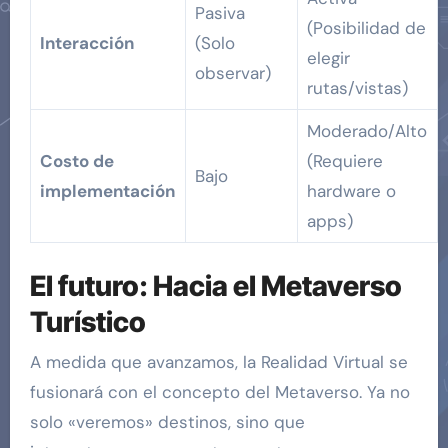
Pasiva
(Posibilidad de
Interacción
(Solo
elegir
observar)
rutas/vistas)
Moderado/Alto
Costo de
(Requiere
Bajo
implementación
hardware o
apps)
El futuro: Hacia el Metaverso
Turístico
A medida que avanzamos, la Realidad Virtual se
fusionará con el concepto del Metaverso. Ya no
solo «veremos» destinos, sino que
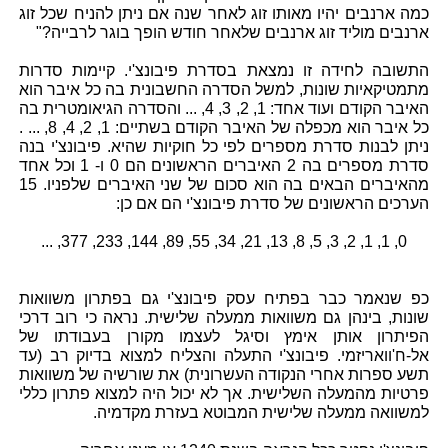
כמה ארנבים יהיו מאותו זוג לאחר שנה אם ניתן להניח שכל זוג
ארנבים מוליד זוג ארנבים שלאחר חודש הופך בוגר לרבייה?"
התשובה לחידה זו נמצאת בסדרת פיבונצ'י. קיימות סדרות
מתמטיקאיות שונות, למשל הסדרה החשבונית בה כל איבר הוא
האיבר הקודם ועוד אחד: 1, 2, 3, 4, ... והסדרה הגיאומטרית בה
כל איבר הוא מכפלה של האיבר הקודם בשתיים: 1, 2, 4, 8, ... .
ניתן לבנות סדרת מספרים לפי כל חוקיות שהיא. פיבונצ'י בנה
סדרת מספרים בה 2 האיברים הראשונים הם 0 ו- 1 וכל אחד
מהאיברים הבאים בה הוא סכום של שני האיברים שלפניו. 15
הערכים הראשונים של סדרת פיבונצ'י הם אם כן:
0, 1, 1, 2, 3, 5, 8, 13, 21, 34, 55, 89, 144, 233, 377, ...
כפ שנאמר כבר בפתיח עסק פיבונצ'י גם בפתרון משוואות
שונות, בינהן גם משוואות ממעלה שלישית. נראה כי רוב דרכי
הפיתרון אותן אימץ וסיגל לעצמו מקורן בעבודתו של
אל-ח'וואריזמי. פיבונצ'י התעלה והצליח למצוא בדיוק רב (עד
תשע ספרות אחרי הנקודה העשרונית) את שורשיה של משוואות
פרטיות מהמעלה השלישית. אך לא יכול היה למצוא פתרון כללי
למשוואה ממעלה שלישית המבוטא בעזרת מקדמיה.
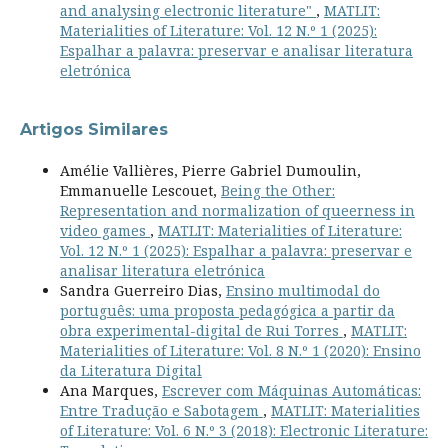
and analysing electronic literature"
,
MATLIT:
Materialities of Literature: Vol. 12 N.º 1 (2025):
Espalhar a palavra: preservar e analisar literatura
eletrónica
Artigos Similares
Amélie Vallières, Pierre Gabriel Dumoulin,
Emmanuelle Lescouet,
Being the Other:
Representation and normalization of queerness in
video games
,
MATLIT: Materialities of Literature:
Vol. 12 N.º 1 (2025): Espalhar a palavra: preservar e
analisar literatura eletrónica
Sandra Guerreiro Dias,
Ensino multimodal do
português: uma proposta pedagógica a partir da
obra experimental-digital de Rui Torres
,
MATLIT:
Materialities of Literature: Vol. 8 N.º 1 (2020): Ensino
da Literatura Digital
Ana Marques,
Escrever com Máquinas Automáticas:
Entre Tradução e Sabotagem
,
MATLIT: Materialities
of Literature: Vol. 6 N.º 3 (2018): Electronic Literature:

* * *

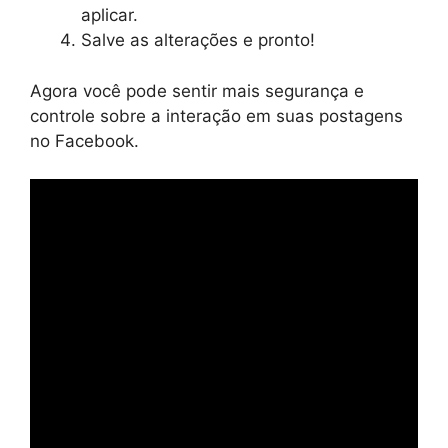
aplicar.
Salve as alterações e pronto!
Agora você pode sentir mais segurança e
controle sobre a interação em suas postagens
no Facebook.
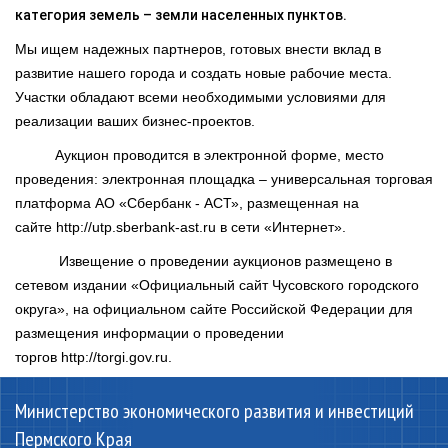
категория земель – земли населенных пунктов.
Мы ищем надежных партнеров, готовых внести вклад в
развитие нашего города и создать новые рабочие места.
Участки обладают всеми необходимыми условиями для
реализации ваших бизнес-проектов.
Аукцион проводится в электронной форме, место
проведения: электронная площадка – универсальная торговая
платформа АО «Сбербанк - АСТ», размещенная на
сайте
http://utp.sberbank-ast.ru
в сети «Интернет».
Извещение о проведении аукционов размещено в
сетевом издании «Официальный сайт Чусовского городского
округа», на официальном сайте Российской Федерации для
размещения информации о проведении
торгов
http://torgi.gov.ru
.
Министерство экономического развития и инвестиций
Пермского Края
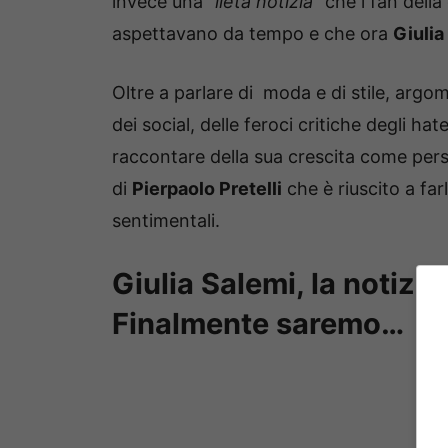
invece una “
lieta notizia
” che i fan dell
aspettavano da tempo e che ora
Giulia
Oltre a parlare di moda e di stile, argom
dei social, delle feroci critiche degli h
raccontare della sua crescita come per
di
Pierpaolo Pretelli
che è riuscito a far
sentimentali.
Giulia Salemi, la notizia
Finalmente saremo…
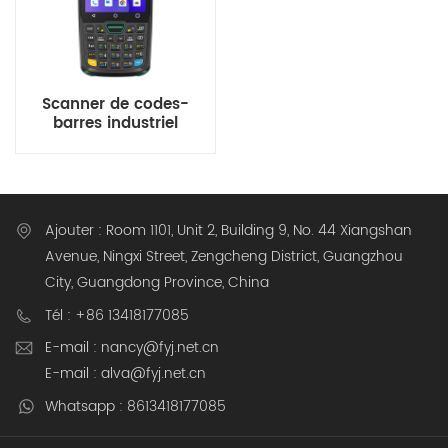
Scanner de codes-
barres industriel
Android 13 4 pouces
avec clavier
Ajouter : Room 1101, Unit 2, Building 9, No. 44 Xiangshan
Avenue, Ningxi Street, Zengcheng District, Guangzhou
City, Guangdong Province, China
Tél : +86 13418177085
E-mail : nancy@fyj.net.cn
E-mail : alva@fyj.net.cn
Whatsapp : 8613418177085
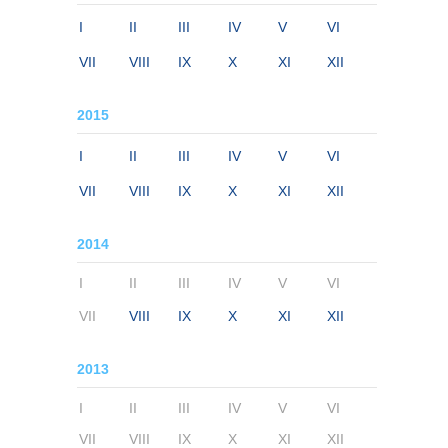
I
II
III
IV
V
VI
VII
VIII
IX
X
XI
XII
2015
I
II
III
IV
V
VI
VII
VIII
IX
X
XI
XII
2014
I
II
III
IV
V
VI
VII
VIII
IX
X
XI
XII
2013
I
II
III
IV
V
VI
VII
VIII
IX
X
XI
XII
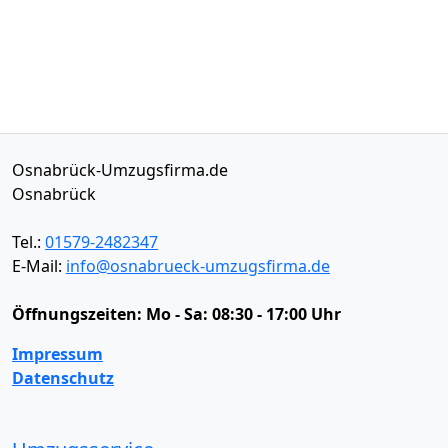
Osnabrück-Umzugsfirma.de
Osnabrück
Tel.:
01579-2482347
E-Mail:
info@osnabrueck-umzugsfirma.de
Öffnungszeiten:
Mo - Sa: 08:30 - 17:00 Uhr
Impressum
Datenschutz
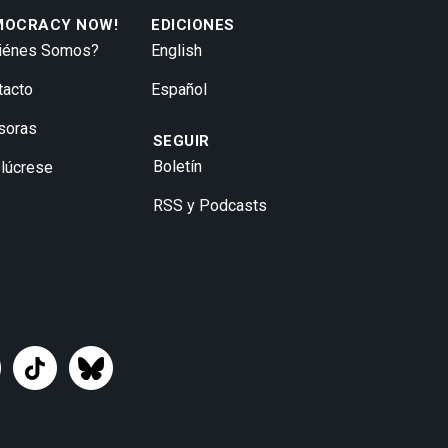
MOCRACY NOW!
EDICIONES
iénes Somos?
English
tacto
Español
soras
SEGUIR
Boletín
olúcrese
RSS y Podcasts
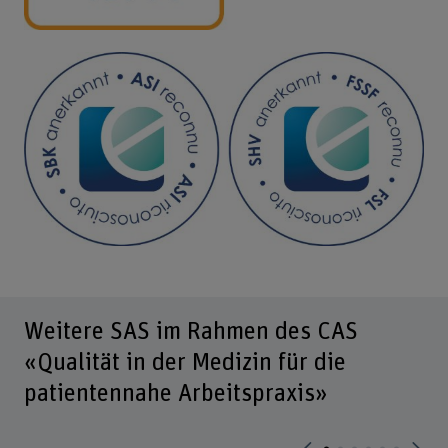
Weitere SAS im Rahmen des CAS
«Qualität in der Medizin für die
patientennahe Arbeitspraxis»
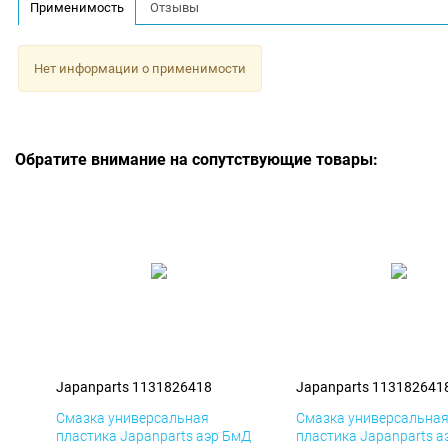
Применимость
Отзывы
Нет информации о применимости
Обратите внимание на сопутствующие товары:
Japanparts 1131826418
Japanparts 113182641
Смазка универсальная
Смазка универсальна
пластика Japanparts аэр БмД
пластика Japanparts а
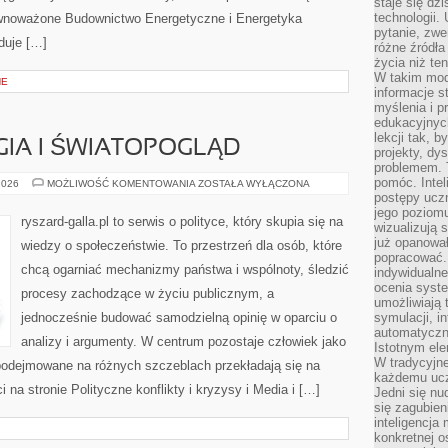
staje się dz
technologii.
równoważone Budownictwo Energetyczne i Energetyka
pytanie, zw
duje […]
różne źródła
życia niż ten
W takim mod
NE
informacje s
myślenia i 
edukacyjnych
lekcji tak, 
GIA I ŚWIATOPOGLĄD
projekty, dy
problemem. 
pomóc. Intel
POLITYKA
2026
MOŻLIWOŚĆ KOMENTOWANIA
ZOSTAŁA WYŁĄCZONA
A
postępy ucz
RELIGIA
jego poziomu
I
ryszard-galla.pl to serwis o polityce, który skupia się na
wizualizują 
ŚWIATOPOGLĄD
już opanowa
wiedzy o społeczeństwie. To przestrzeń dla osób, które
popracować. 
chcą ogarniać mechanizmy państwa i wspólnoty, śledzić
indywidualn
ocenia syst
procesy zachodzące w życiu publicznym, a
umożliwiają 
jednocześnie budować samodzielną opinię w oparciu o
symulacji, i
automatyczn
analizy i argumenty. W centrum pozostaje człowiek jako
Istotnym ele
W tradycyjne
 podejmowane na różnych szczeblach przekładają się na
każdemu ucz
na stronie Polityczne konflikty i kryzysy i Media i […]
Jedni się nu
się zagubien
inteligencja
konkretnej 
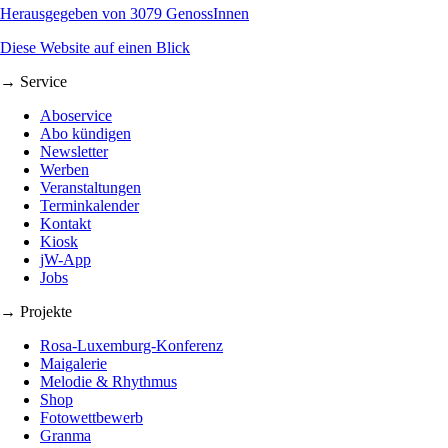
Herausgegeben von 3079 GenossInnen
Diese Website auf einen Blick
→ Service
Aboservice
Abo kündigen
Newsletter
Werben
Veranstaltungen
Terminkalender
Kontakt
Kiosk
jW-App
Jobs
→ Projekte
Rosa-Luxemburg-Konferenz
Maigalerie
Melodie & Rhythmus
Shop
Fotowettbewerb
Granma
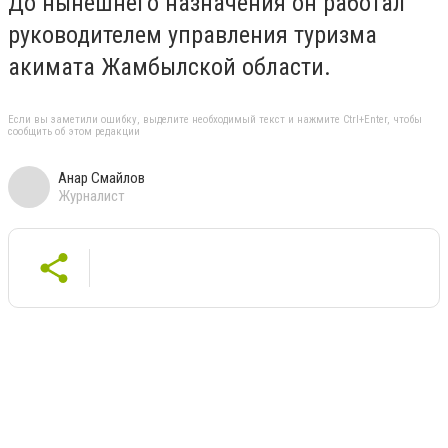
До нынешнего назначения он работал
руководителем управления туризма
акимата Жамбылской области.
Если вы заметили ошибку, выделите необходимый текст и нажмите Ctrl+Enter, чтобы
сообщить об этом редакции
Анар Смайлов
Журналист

TASK PROMPT → Beginning with the line above that contains "Министерство экономического развития" and finishing with the line that contains "Pierpaolo Pretelli", print those lines exactly and only. Skip all pictures.

EXPECTED ANSWER →
Министерство экономического развития и инвестиций
Пермского Края
invece una “
lieta notizia
” che i fan dell
aspettavano da tempo e che ora
Giulia
Oltre a parlare di moda e di stile, argom
dei social, delle feroci critiche degli h
raccontare della sua crescita come per
di
Pierpaolo Pretelli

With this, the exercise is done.